Taylor Sherman wrote:
I wonder if they didn't have the processing power to do a more traditional, lossless compression on the RAW files. The space savings going from 14bpp to 8bpp is fairly substantial, but of course with a lossless compression, many images would have only been about 50% of the max possible size anyway.


Regarding processing power: Venturing into speculation land, I suspect the driving constraint for Sony was either buffer space or data throughput. The algorithm they are using has the properties that it can be pipelined (it doesn't need all of the data to be staged in a buffer but can be applied as the data is streamed) and it produces compressed data with a fixed upper bound on its size (that being the 36M bytes). While many lossless algorithms can be pipelined, none of them can guarantee a fixed-sized upper bound on the output. In fact most can result in the compressed data being larger than the uncompressed data for worst-case inputs. Most implementations fall back to storing the uncompressed data in those cases but that requires either buffering all of the input data or reprocessing the bloated output back into the raw input for final storage. But at this point I'm digressing too far into computer science geekery so I'll leave it at that. I would assume Sony did a bunch of benchmarking with a representative set of images and concluded this algorithm met their design constraints whereas lossless ones did not.

jhenderson0107 wrote:
All analog to digital converters are imperfect. The ENOB (effective number of bits) of state-of-the-art 14-bit converters sampling at ~180 MHz (as within in the A7R ) is very close to 11 bits, so there is little justification to encode more that 11-bits into the compressed RAW image. The use of 11-bit samples within the signal processing chain in conjunction with the delta-encoding is well proportioned and fully justifiable, and is almost certainly visually-lossless in all but extreme corner cases.

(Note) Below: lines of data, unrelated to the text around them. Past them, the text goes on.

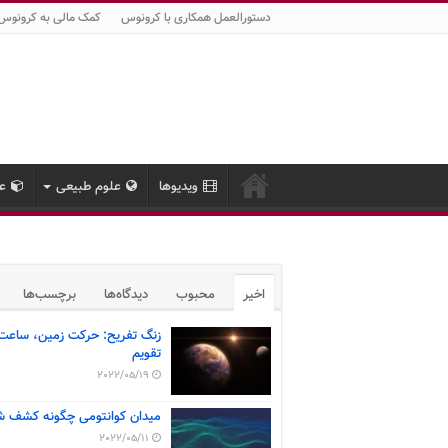
دستورالعمل همکاری با کرونوس
کمک مالی به کرونوس
ویدیوها
علوم طبیعی
عل
اخیر
محبوب
دیدگاه‌ها
برچسب‌ها
زنگ تفریح: حرکت زمین، ساعت
تقویم
2022/05/19
میدان کوانتومی چگونه کشف ش
2022/05/11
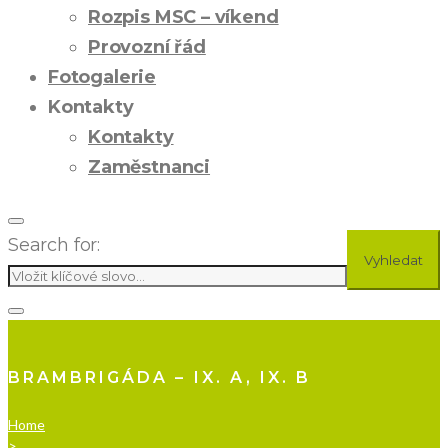
Rozpis MSC – víkend
Provozní řád
Fotogalerie
Kontakty
Kontakty
Zaměstnanci
Search for:
Vyhledat
BRAMBRIGÁDA – IX. A, IX. B
Home
>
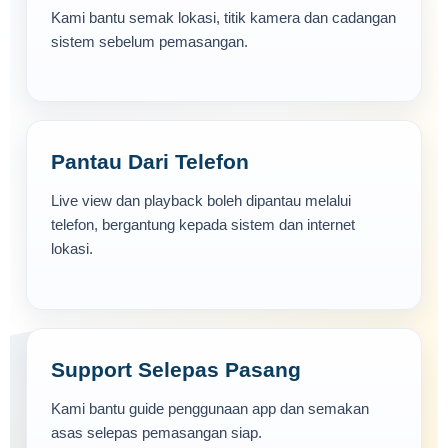
Kami bantu semak lokasi, titik kamera dan cadangan
sistem sebelum pemasangan.
Pantau Dari Telefon
Live view dan playback boleh dipantau melalui
telefon, bergantung kepada sistem dan internet
lokasi.
Support Selepas Pasang
Kami bantu guide penggunaan app dan semakan
asas selepas pemasangan siap.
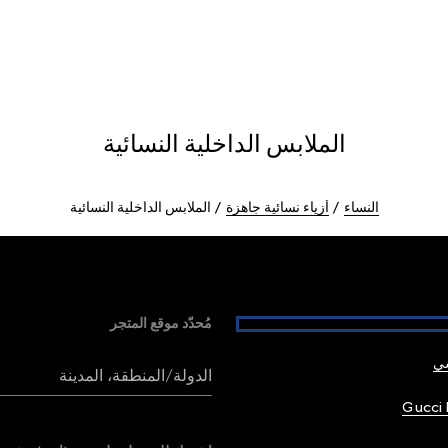
الملابس الداخلية النسائية
النساء
أزياء نسائية جاهزة
الملابس الداخلية النسائية
مُحدّد موقع المتجر
شي
الدولة/المنطقة، المدينة
Gucci 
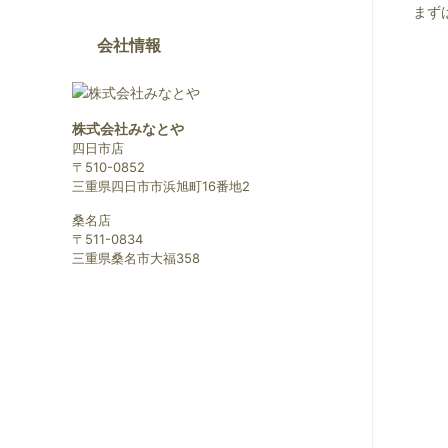
まず
会社情報
株式会社みなとや
四日市店
〒510-0852
三重県四日市市浜旭町16番地2
桑名店
〒511-0834
三重県桑名市大福358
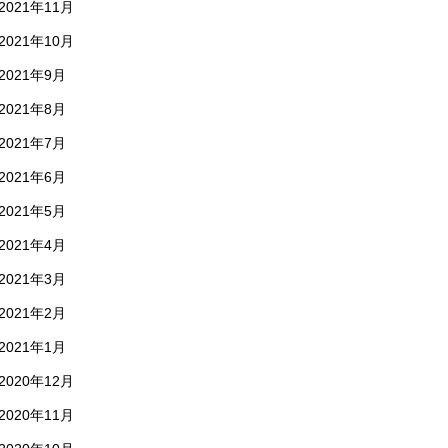
2021年11月
2021年10月
2021年9月
2021年8月
2021年7月
2021年6月
2021年5月
2021年4月
2021年3月
2021年2月
2021年1月
2020年12月
2020年11月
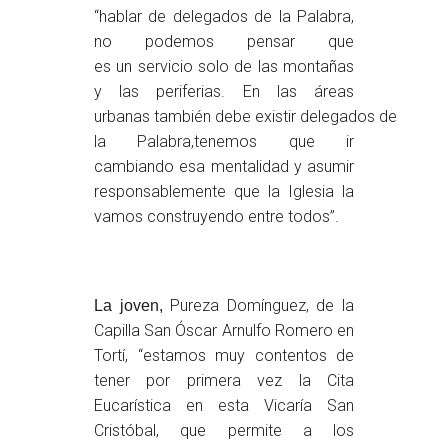
“hablar de delegados de la Palabra,
no podemos pensar que
es un servicio solo de las montañas
y las periferias. En las áreas
urbanas también debe existir delegados de
la Palabra,tenemos que ir
cambiando esa mentalidad y asumir
responsablemente que la Iglesia la
vamos construyendo entre todos”.
Pureza Domínguez, de la
La joven,
Capilla San Óscar Arnulfo Romero en
Tortí, “estamos muy contentos de
tener por primera vez la Cita
Eucarística en esta Vicaría San
Cristóbal, que permite a los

The ENOB may be around 11.5 or so, so there may be some signal being lost as well, but I agree that the algorithm should be visually lossless for well-exposed images and that for everything but the deep shadows we're probably losing mostly noise. If I'm not mistaken, I recall mention that Sony may also be cooking deconvolution sharpening into the RAW, so the definition of what is raw may be changing anyway. But for peace of mind and for being able to push exposure in post-processing I personally would still prefer losslessy compressed data. Storage is cheap while paranoia is taxing. I think at this point most of us are fairly convinced that the encoding is good enough, but I'm not sure many of us would choose this encoding if there were a lossless option in the menu.